*** Opening of Given information ***

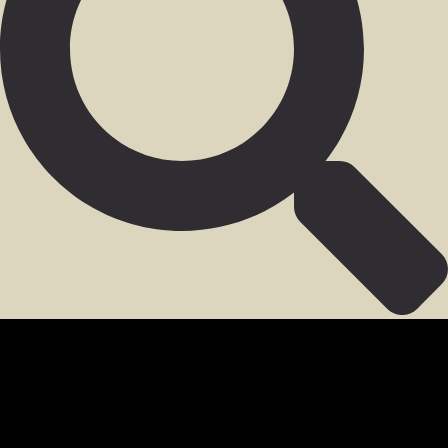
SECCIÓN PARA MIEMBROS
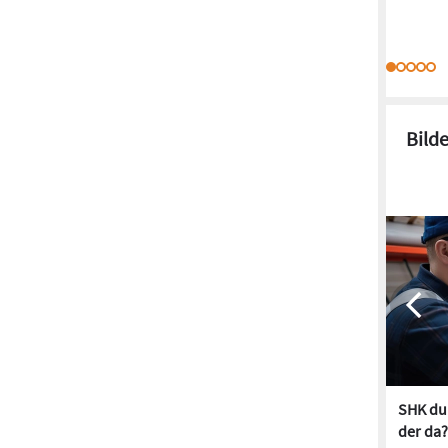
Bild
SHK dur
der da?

*** Close of Given information ***
*** Opening of Given information ***

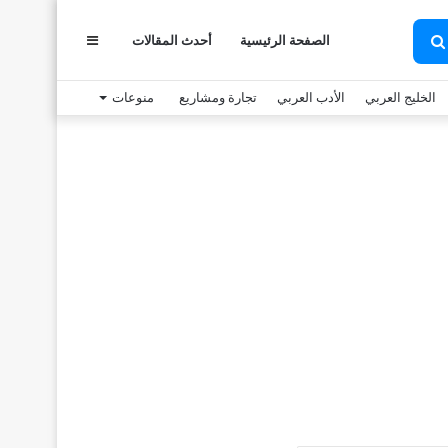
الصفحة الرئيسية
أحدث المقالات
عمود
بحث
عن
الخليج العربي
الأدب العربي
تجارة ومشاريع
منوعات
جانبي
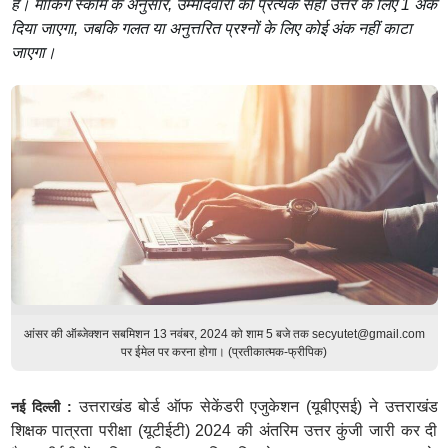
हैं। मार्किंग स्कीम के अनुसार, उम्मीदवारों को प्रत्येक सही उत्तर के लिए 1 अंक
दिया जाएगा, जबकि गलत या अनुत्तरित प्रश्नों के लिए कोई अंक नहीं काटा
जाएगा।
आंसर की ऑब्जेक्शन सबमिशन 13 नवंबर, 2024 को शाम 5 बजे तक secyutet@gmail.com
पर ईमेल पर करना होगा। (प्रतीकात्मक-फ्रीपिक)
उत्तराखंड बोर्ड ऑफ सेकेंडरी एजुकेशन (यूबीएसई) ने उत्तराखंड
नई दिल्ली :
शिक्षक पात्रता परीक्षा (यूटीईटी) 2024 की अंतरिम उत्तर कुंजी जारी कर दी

*** Close of Given information ***

Task prompt
Transcribe only this stretch of the data: the line with "الصفحة الرئيسية", the line with "शिक्षक पात्रता परीक्षा", and every line in between. Leave out the pictures.

Answer below
الصفحة الرئيسية
أحدث المقالات
عمود
بحث
عن
الخليج العربي
الأدب العربي
تجارة ومشاريع
منوعات
جانبي
हैं। मार्किंग स्कीम के अनुसार, उम्मीदवारों को प्रत्येक सही उत्तर के लिए 1 अंक
दिया जाएगा, जबकि गलत या अनुत्तरित प्रश्नों के लिए कोई अंक नहीं काटा
जाएगा।
आंसर की ऑब्जेक्शन सबमिशन 13 नवंबर, 2024 को शाम 5 बजे तक secyutet@gmail.com
पर ईमेल पर करना होगा। (प्रतीकात्मक-फ्रीपिक)
उत्तराखंड बोर्ड ऑफ सेकेंडरी एजुकेशन (यूबीएसई) ने उत्तराखंड
नई दिल्ली :
शिक्षक पात्रता परीक्षा (यूटीईटी) 2024 की अंतरिम उत्तर कुंजी जारी कर दी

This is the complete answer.